-- A fazer --
1. Transcreva do texto em análise, sem alterações, o trecho compreendido entre "No passado dia" e "ocorrer nas escolas.", inclusive.
2. Com base no texto em análise, responda:
(a) Em que local decorreu o primeiro Fórum Educação e Mudança?
(b) Em que dia se realizou o encontro?
(c) Quem encerrou o evento?

-- Texto em análise --
• • •
No passado dia 1 de fevereiro, no Centro de Congressos de Lisboa, decorreu o primeiro Fórum Educação e Mudança (FEM), um encontro que centralizou a análise, o debate e as reflexões em torno das ferramentas tecnológicas e das competências digitais, enquanto fatores de mudança para uma educação de melhor qualidade.
Perante uma plateia de professores, diretores de escolas, autarcas, vereadores, associações de pais, empresários, técnicos municipais, entre outros, o senhor secretário de Estado da Educação, João Costa, encerrou o evento, com um discurso que reconheço bem mais moderado quanto à mudança e ao ritmo a que a mesma deve ocorrer nas escolas.
• • •
Descrições textuais de pontos-chave
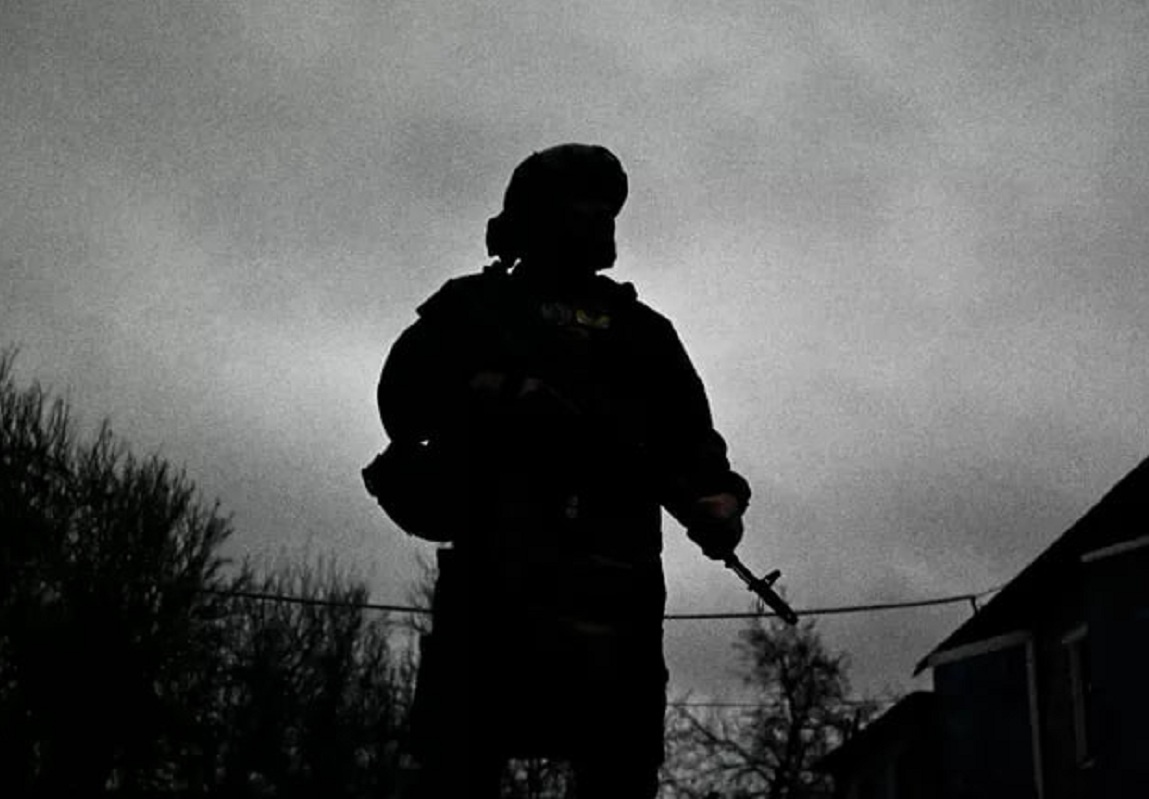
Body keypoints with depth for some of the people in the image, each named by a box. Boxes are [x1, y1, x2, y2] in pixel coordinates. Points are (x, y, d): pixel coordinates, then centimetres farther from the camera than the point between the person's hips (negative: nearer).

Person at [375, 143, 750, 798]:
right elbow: (405, 400, 6)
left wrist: (717, 499, -5)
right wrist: (492, 393, -12)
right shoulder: (476, 307, 19)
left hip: (616, 575, 3)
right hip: (495, 561, -3)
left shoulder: (642, 330, 26)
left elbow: (690, 439, 17)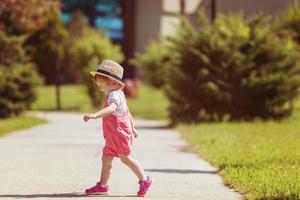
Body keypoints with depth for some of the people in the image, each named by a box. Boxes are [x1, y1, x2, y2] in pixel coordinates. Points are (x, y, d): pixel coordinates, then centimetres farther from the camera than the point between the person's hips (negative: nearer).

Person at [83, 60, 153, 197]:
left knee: (126, 158, -5)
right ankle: (102, 185, 15)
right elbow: (127, 112, 27)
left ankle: (144, 180, 6)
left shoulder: (115, 95, -18)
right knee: (106, 158, 10)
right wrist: (132, 129, 35)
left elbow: (111, 108, -40)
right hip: (112, 137, 11)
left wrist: (95, 115, -53)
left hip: (120, 134, -11)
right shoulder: (117, 95, 17)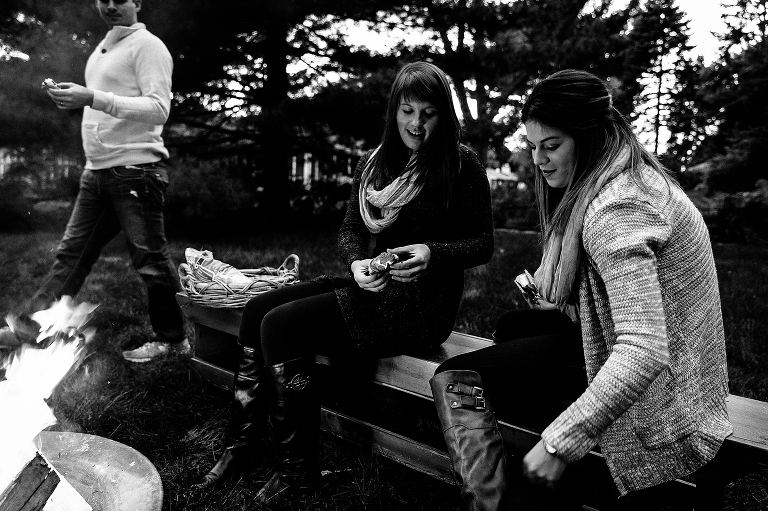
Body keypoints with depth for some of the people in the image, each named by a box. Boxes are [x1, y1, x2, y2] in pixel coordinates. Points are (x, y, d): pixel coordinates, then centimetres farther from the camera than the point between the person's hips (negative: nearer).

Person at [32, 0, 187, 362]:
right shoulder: (101, 51, 21)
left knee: (149, 258, -3)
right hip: (97, 170, 8)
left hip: (136, 167, -8)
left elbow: (159, 109, -19)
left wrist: (94, 98, -25)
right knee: (72, 252, 11)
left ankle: (172, 339, 10)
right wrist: (75, 98, 12)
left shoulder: (146, 45, -5)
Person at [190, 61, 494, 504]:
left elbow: (484, 243, -3)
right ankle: (243, 445, 8)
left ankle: (298, 467, -4)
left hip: (424, 304, -7)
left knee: (282, 326, -19)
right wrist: (357, 263, -11)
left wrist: (432, 253, -21)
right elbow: (350, 229, 11)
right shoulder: (373, 163, 12)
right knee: (258, 310, -3)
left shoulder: (462, 164, -5)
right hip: (374, 285, 7)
• • •
-- Respostas por tarefa --
1.
No passado dia 1 de fevereiro, no Centro de Congressos de Lisboa, decorreu o primeiro Fórum Educação e Mudança (FEM), um encontro que centralizou a análise, o debate e as reflexões em torno das ferramentas tecnológicas e das competências digitais, enquanto fatores de mudança para uma educação de melhor qualidade.
Perante uma plateia de professores, diretores de escolas, autarcas, vereadores, associações de pais, empresários, técnicos municipais, entre outros, o senhor secretário de Estado da Educação, João Costa, encerrou o evento, com um discurso que reconheço bem mais moderado quanto à mudança e ao ritmo a que a mesma deve ocorrer nas escolas.

2.
(a) No Centro de Congressos de Lisboa.
(b) No dia 1 de fevereiro.
(c) O secretário de Estado da Educação, João Costa.